In the method step (10) of constructing the multi-channel feature space pyramid of the embodiment, the feature map in the final feature space pyramid P is fed into a convolutional neural network for detection and positioning. The specific implementation is as follows: and detecting targets (such as people, automobiles, birds, planes and the like) contained in the pictures by using a classifier for the fused feature pictures, and further obtaining the coordinate positions of the targets in the pictures by using a locator.

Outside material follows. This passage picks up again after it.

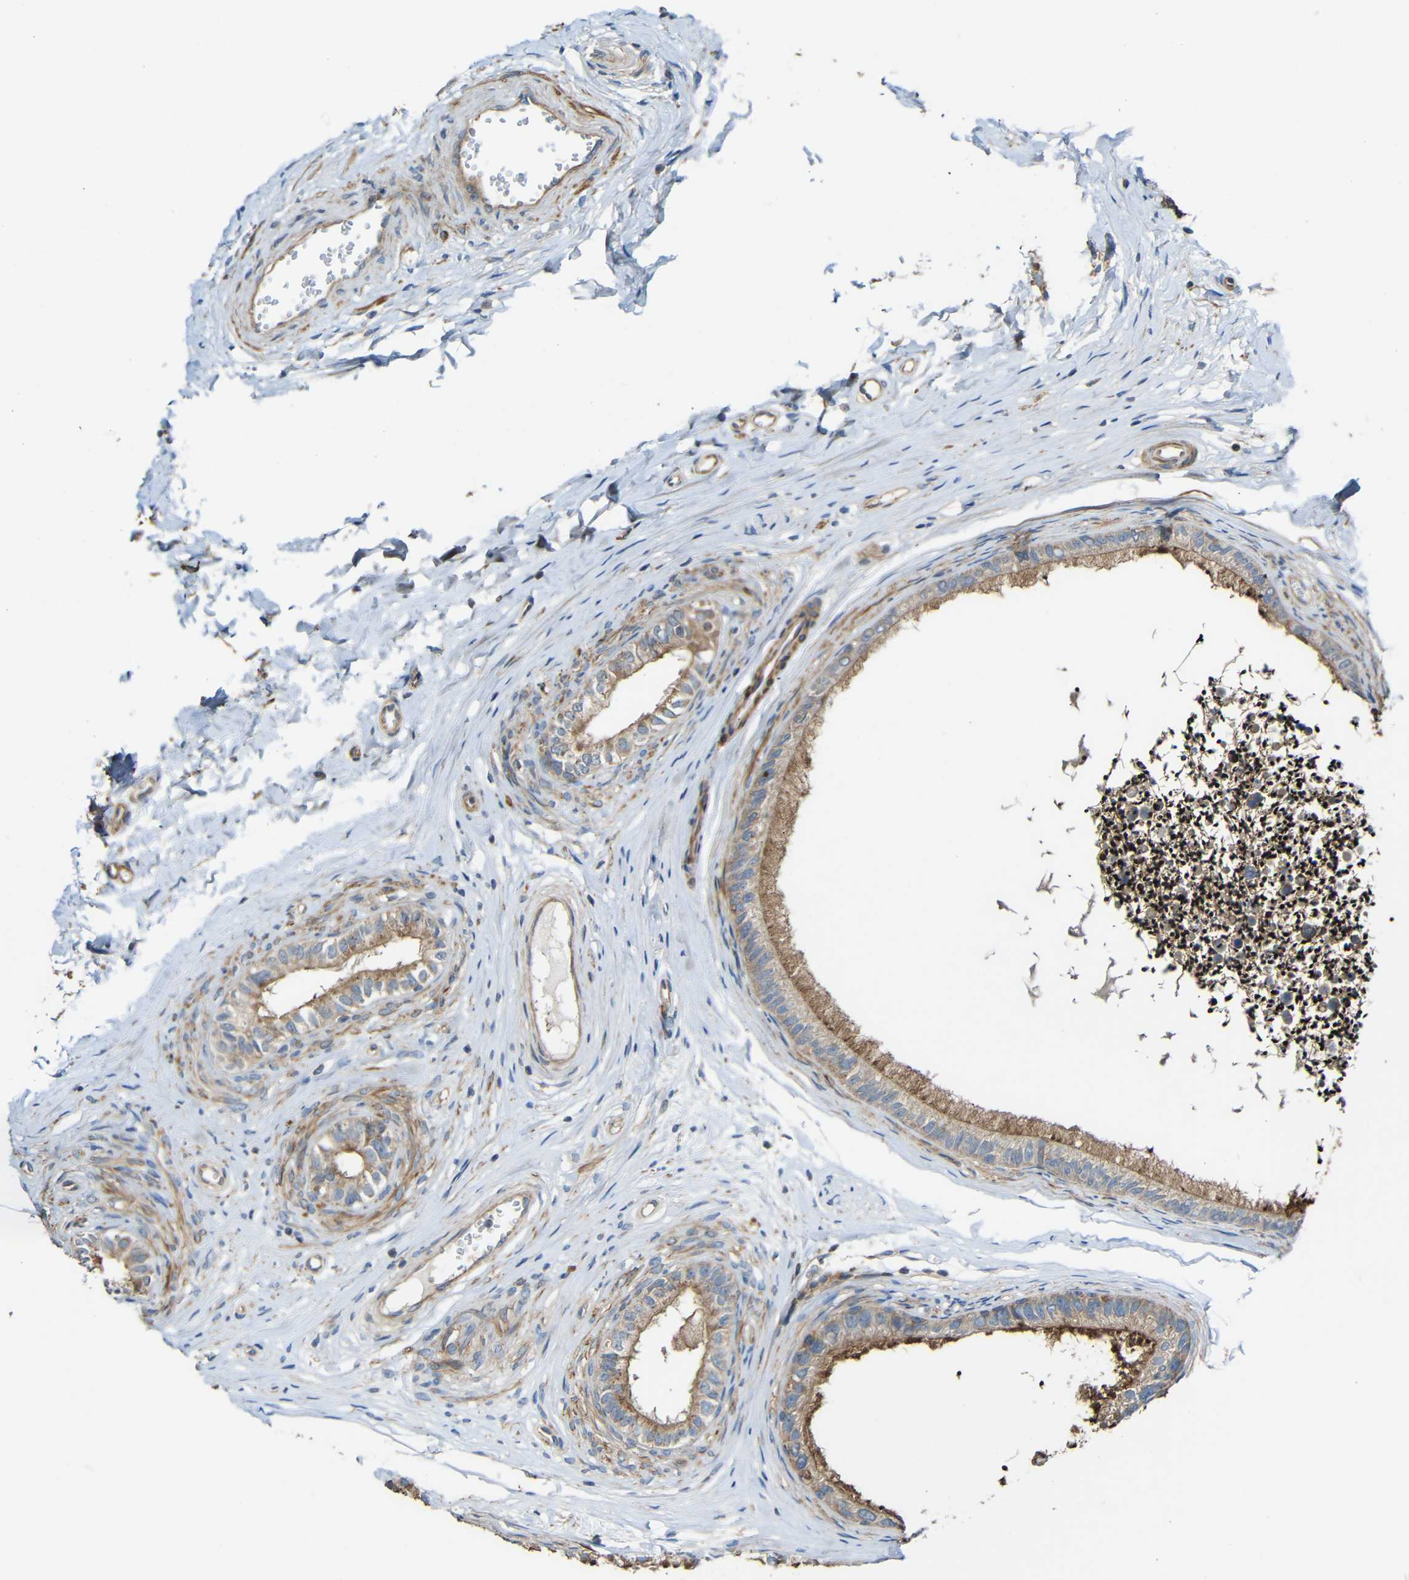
{"staining": {"intensity": "moderate", "quantity": ">75%", "location": "cytoplasmic/membranous"}, "tissue": "epididymis", "cell_type": "Glandular cells", "image_type": "normal", "snomed": [{"axis": "morphology", "description": "Normal tissue, NOS"}, {"axis": "topography", "description": "Epididymis"}], "caption": "Immunohistochemical staining of normal human epididymis demonstrates medium levels of moderate cytoplasmic/membranous positivity in approximately >75% of glandular cells. The protein of interest is shown in brown color, while the nuclei are stained blue.", "gene": "RHOT2", "patient": {"sex": "male", "age": 56}}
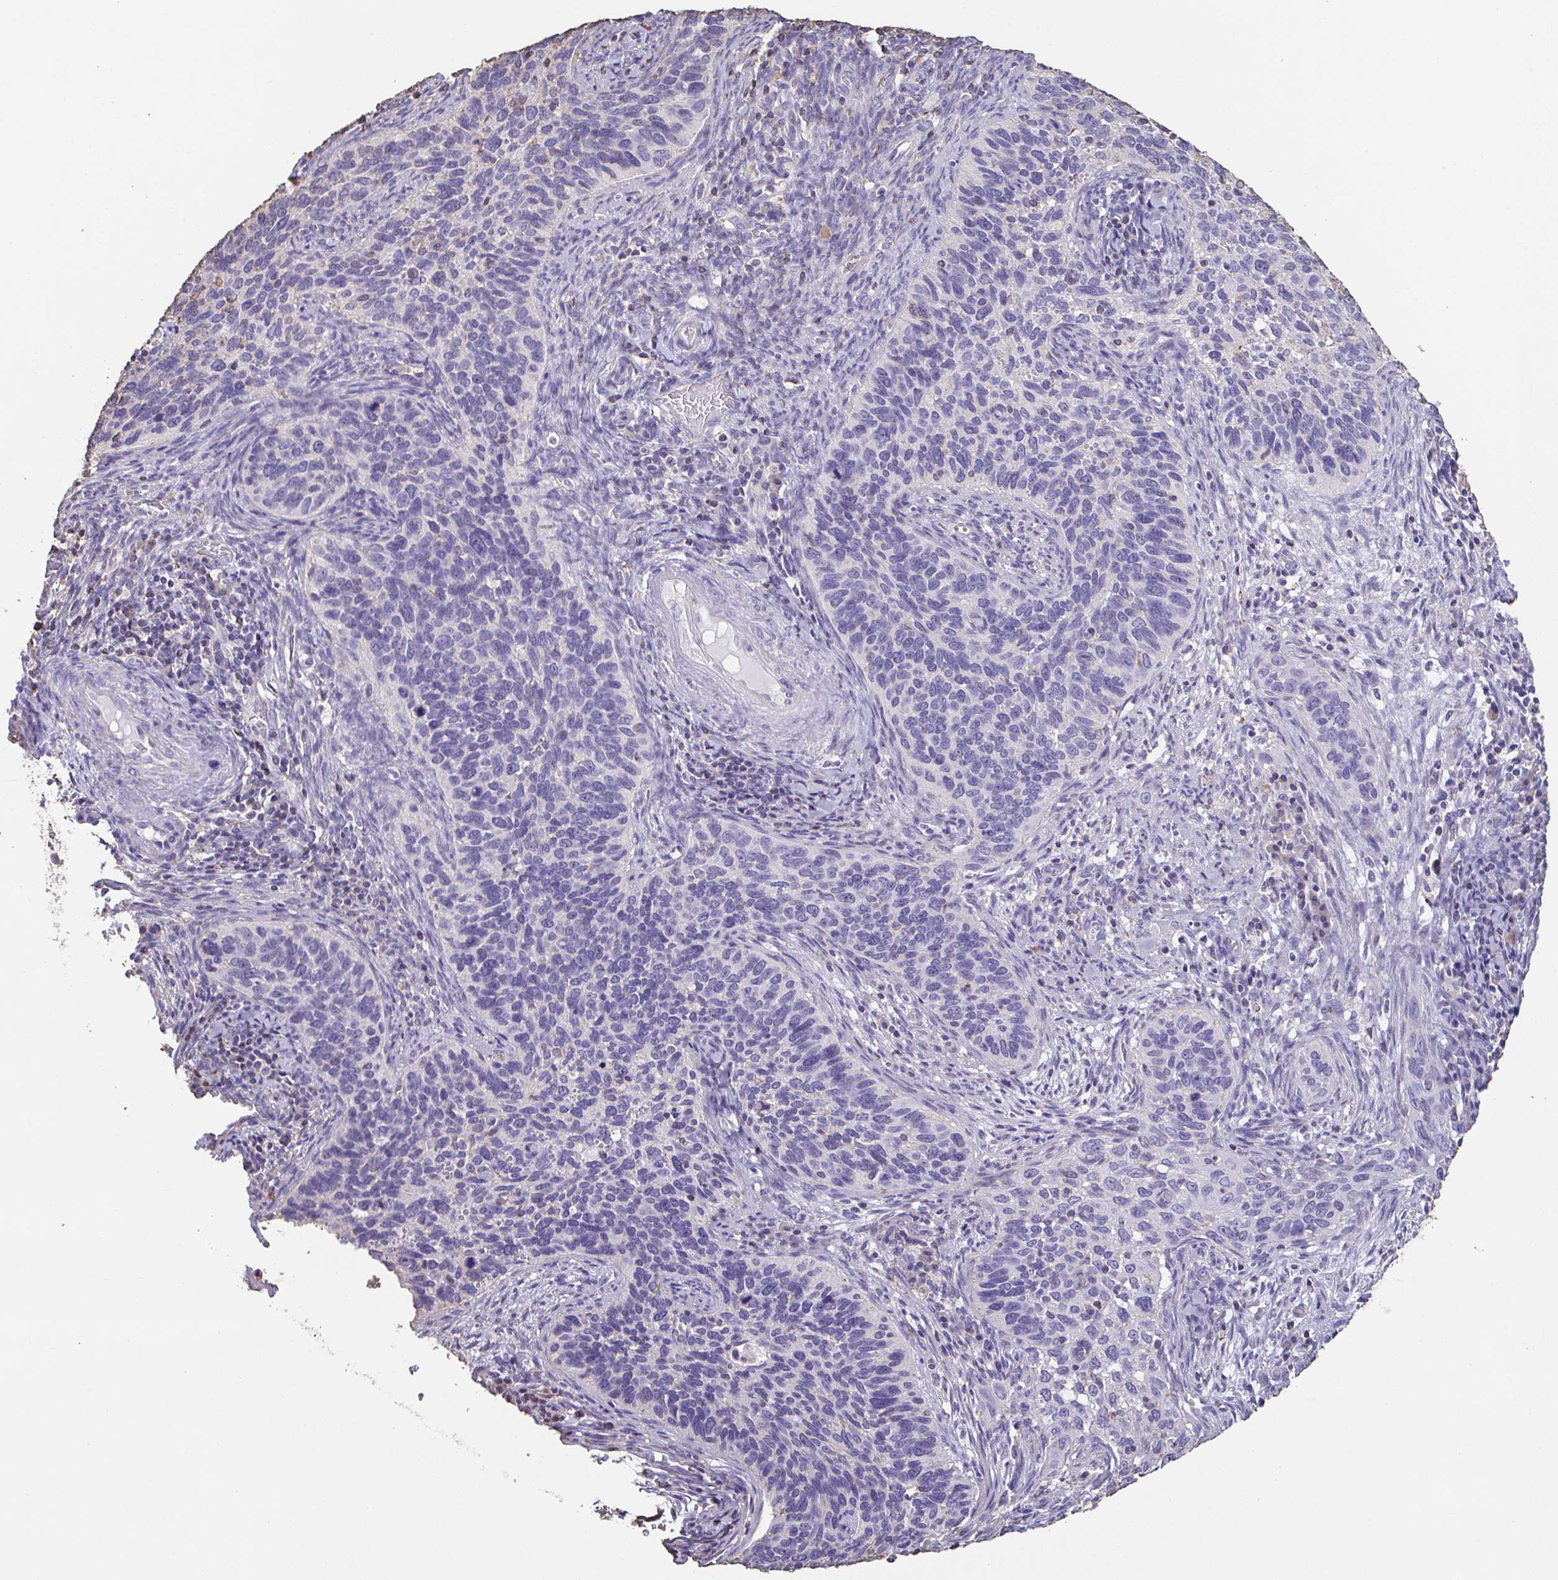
{"staining": {"intensity": "negative", "quantity": "none", "location": "none"}, "tissue": "cervical cancer", "cell_type": "Tumor cells", "image_type": "cancer", "snomed": [{"axis": "morphology", "description": "Squamous cell carcinoma, NOS"}, {"axis": "topography", "description": "Cervix"}], "caption": "Cervical cancer (squamous cell carcinoma) was stained to show a protein in brown. There is no significant staining in tumor cells.", "gene": "IL23R", "patient": {"sex": "female", "age": 51}}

As can be easily seen by comparing fig. 4 and fig. 5, the detection effect on the small-scale targets of the pictures is remarkable.
Although embodiments of the present invention have been shown and described, it will be understood by those skilled in the art that various changes, modifications, substitutions and alterations can be made therein without departing from the principles and spirit of the invention, the scope of which is defined in the appended claims and their equivalents.